***** DATA SECTION
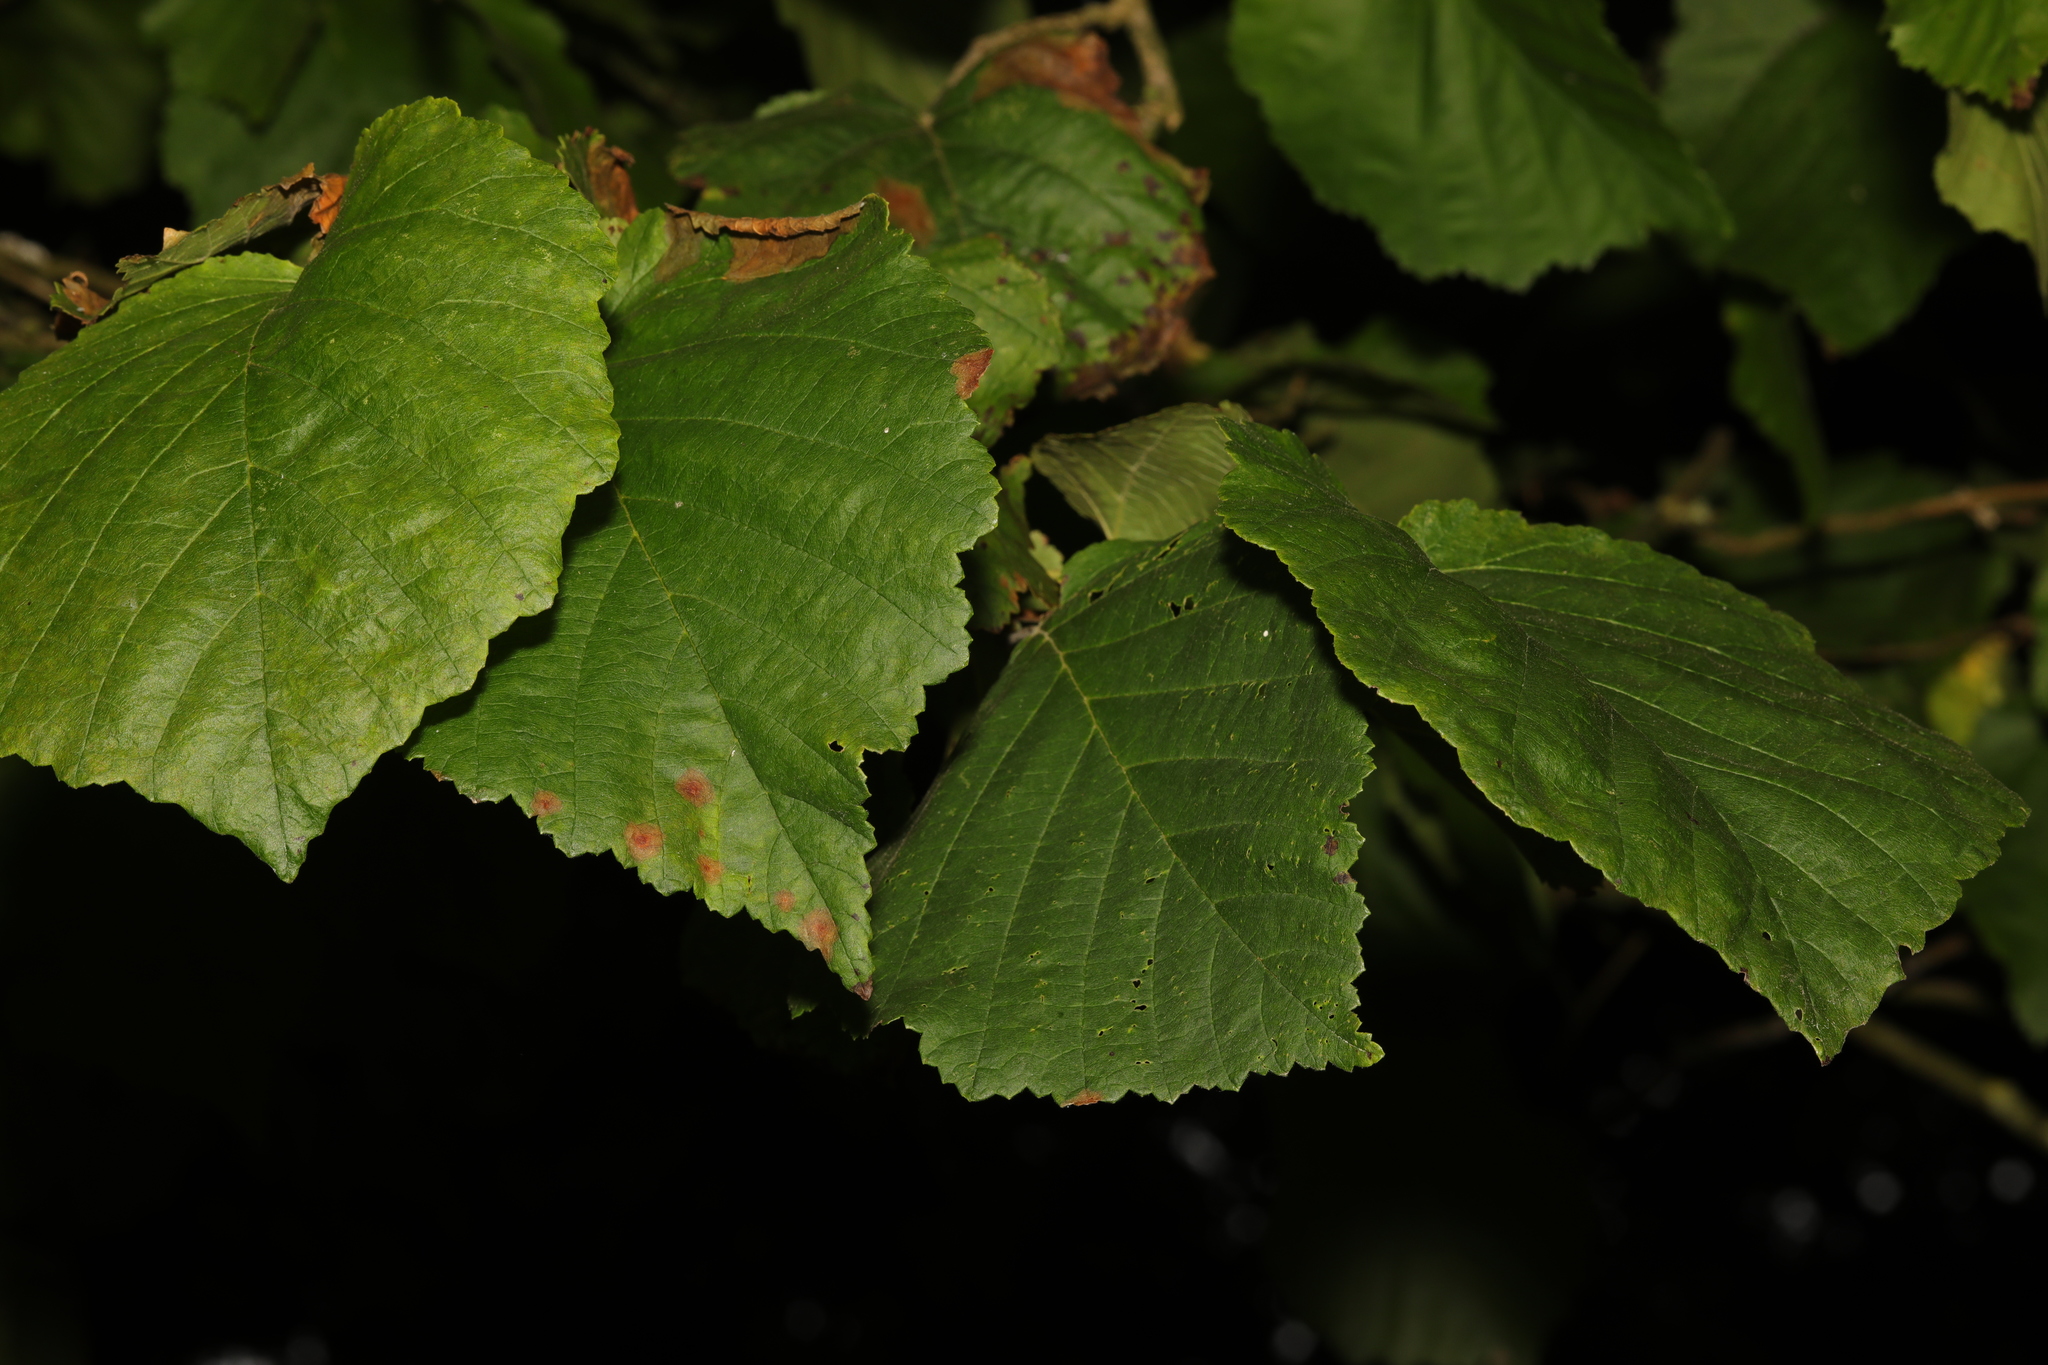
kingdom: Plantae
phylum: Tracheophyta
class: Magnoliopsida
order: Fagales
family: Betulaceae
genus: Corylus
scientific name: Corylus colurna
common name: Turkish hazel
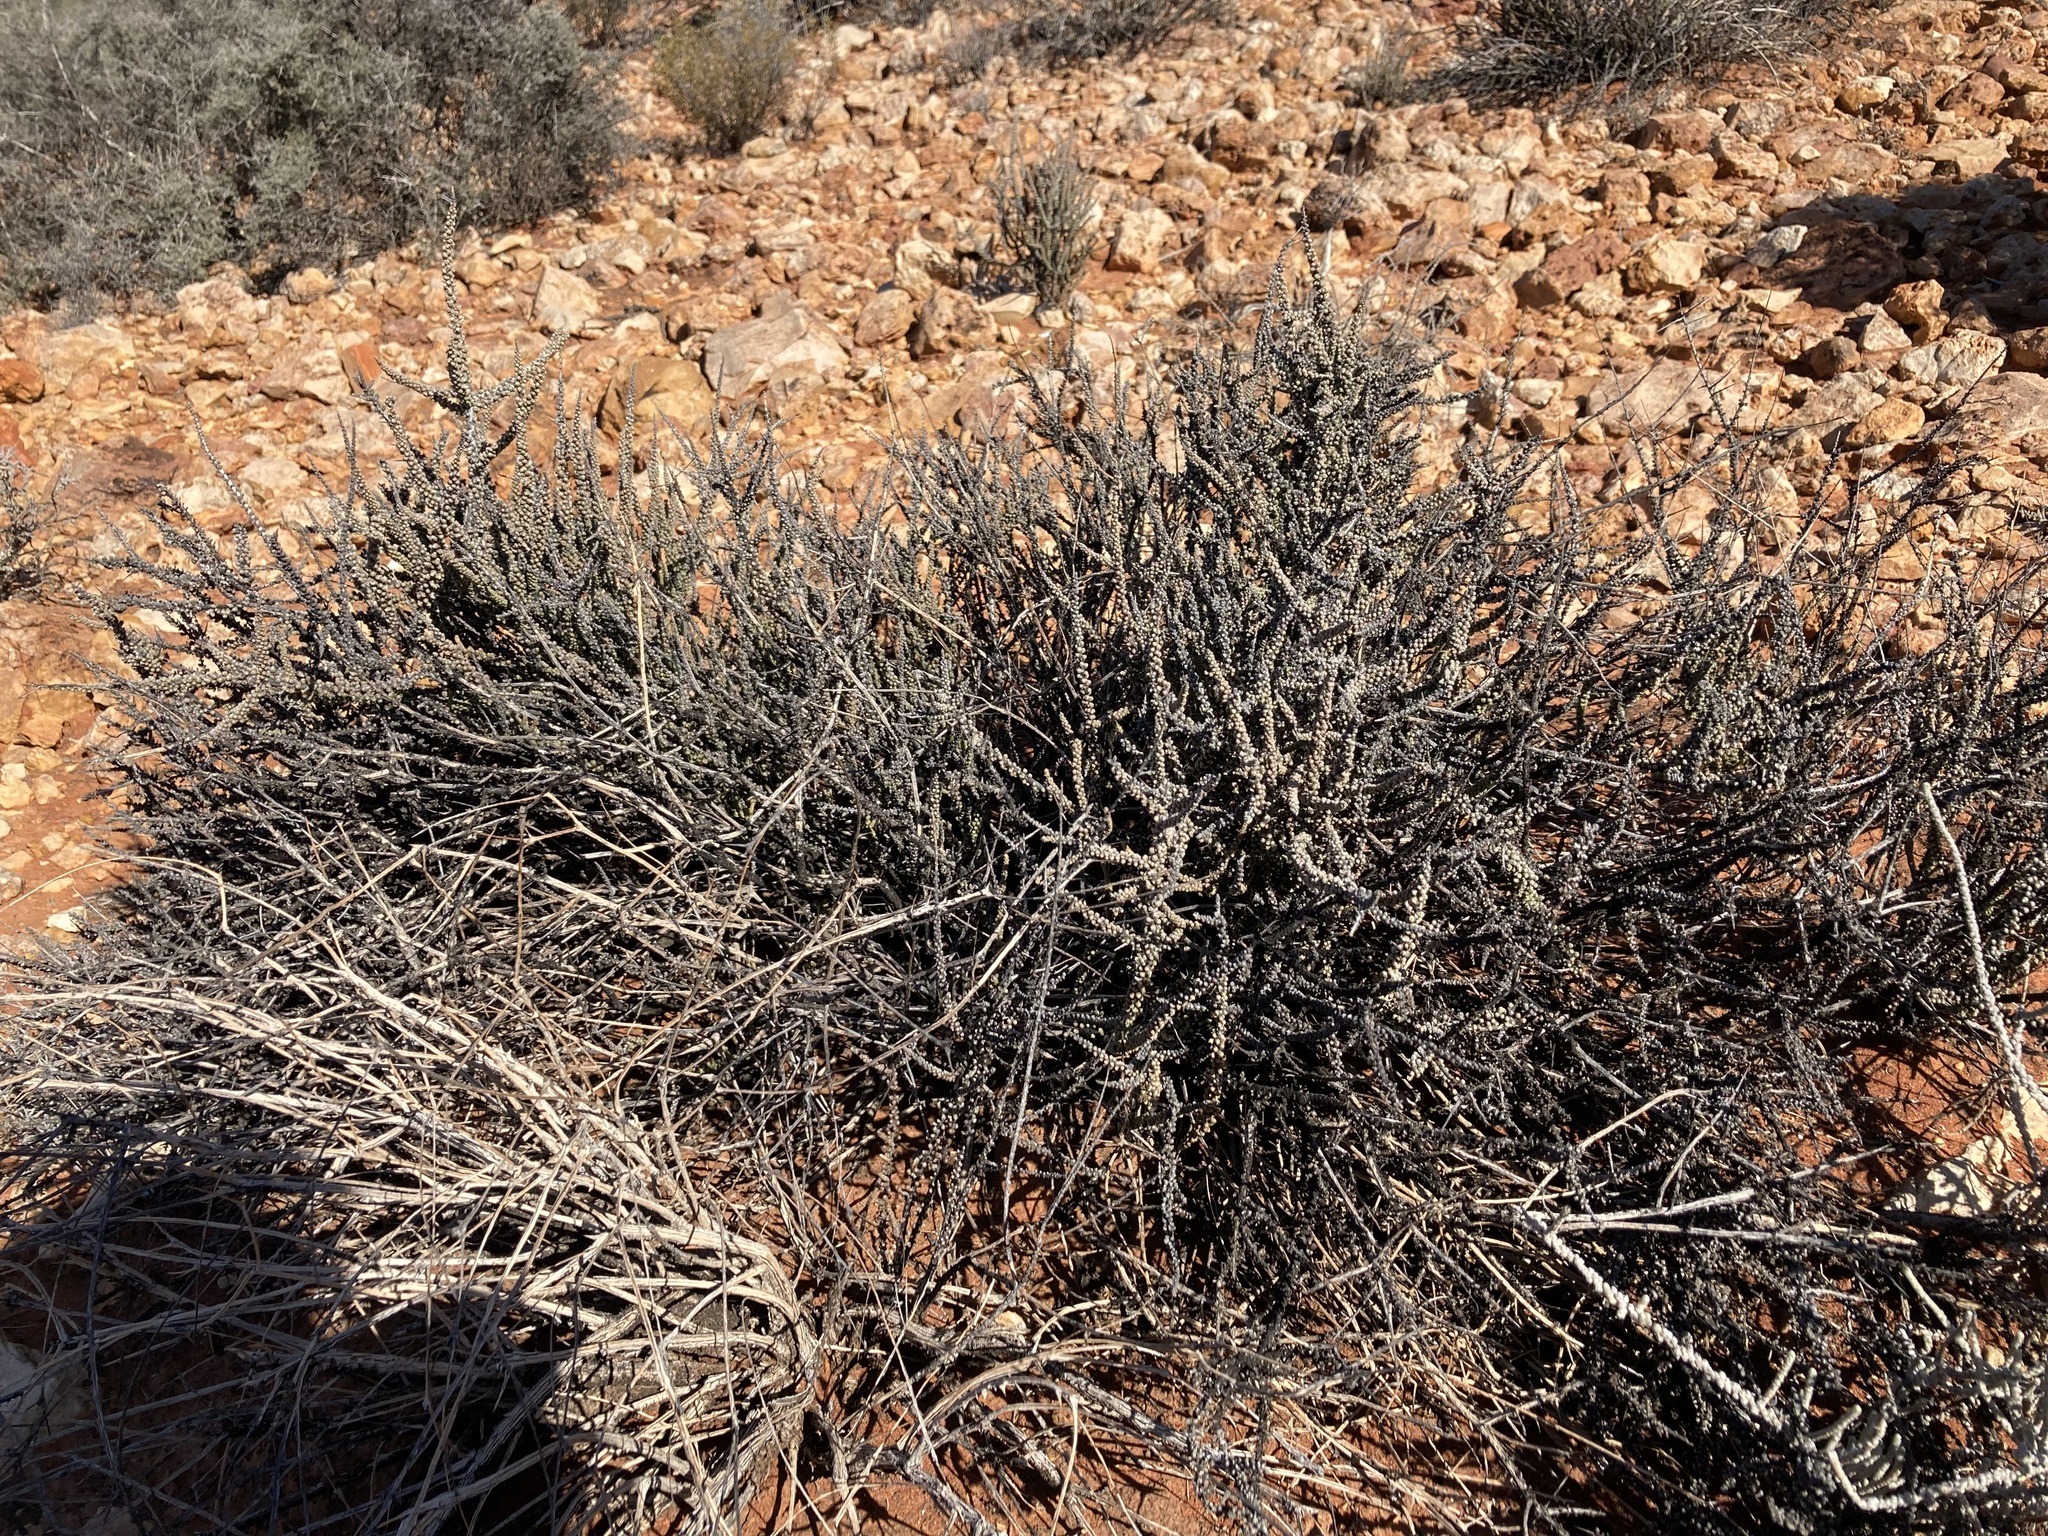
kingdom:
**********
__DESCRIPTION OF THE TASK__
Copy the listing from the line containing "class: Magnoliopsida" through the end, including both of those lines, and leave the pictures out of your copy.

__EXERCISE RESULT__
class: Magnoliopsida
order: Fagales
family: Betulaceae
genus: Corylus
scientific name: Corylus colurna
common name: Turkish hazel
kingdom:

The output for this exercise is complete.